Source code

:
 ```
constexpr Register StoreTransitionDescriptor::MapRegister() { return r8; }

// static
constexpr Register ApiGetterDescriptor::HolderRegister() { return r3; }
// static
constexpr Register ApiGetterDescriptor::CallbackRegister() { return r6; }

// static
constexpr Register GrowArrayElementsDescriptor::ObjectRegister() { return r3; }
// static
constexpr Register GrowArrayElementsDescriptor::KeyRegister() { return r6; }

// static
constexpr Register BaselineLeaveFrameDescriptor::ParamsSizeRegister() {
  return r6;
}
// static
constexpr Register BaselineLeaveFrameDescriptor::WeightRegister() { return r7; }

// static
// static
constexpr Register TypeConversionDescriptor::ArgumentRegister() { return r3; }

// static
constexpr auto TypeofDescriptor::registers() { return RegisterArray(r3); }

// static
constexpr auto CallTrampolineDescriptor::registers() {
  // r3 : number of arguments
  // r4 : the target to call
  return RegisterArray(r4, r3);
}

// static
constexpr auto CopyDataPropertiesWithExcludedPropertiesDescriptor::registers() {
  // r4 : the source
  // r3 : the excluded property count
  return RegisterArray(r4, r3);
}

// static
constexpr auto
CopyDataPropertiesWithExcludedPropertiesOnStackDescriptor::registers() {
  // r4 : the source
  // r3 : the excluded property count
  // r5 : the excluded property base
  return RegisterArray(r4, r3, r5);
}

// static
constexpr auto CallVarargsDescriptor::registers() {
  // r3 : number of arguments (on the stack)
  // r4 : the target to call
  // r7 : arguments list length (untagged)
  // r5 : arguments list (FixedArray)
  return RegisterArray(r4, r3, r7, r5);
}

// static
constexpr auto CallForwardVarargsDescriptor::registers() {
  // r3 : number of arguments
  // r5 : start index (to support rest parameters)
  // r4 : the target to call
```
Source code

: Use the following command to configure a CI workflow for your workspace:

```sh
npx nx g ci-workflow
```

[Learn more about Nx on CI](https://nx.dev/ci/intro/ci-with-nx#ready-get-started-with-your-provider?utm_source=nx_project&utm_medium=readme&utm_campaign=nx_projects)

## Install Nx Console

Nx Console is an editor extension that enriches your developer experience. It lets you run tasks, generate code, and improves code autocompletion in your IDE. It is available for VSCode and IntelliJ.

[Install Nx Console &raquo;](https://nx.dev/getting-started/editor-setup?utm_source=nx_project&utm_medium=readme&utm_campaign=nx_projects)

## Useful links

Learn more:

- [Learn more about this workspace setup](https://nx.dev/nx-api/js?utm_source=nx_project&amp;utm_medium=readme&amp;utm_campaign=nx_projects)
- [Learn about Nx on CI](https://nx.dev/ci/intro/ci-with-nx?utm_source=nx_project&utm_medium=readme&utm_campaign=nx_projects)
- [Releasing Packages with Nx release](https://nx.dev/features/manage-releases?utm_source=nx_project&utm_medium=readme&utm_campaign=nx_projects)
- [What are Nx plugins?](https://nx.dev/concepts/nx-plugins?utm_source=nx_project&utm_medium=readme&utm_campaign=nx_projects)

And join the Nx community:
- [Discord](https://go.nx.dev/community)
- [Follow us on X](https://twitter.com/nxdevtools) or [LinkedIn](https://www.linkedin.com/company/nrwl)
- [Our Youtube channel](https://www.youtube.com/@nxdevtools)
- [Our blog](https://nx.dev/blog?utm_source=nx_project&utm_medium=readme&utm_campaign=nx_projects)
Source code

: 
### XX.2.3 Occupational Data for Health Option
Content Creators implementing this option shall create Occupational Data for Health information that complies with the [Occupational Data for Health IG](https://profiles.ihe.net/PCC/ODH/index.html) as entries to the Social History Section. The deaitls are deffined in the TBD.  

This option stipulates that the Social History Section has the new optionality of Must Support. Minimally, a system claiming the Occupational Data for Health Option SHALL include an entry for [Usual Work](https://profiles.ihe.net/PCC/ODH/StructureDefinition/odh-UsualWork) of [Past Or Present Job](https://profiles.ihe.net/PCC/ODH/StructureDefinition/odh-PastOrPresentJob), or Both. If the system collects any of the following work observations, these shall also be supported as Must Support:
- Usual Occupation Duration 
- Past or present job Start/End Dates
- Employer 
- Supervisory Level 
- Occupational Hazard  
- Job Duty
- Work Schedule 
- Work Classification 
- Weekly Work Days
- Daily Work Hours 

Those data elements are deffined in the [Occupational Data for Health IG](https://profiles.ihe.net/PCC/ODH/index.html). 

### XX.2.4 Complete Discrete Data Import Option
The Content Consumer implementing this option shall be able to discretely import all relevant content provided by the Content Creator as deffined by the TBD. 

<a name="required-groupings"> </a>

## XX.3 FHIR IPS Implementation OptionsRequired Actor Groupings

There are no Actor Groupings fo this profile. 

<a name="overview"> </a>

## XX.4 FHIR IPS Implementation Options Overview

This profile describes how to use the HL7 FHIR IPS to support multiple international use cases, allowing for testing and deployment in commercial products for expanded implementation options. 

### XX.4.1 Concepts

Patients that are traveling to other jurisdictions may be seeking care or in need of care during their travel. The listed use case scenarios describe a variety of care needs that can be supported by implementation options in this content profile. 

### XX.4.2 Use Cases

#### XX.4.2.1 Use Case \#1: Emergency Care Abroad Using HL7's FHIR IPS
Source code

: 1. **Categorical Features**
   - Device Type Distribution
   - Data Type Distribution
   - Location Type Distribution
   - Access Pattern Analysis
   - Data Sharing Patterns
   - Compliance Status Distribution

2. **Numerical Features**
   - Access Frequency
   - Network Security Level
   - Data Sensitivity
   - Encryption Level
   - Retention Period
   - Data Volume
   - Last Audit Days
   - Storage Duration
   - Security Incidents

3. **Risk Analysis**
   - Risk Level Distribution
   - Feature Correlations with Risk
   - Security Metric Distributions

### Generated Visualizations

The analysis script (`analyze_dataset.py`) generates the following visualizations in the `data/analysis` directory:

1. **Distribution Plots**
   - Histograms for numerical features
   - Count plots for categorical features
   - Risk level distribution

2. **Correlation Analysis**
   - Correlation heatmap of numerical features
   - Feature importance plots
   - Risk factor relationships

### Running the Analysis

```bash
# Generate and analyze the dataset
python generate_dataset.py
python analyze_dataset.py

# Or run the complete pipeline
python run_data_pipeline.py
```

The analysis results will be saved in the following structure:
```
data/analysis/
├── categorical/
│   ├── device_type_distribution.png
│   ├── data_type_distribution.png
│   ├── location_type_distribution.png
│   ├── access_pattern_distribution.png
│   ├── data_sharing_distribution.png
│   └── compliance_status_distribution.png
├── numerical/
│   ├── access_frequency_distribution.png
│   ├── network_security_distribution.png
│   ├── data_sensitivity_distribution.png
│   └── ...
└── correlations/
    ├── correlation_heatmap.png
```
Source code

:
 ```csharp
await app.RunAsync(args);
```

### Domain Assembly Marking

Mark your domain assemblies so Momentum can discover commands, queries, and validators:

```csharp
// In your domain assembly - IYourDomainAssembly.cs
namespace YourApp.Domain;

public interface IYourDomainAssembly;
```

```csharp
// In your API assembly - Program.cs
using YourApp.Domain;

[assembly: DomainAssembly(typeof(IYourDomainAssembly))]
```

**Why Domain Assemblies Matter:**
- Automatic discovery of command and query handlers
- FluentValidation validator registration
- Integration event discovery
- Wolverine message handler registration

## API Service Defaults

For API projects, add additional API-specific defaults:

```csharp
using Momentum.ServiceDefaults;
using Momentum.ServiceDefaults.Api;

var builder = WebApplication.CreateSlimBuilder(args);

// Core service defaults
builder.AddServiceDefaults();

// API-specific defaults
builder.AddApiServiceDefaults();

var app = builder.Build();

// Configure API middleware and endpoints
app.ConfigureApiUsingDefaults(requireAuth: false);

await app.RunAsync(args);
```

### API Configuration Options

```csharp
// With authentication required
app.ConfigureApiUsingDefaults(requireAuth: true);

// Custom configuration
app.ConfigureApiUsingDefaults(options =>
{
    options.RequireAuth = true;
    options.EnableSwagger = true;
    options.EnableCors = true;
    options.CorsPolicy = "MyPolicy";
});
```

» THE TASK
Please work out how many lines above carry "registration", writing only the result.

» EXPECTED OUTPUT
2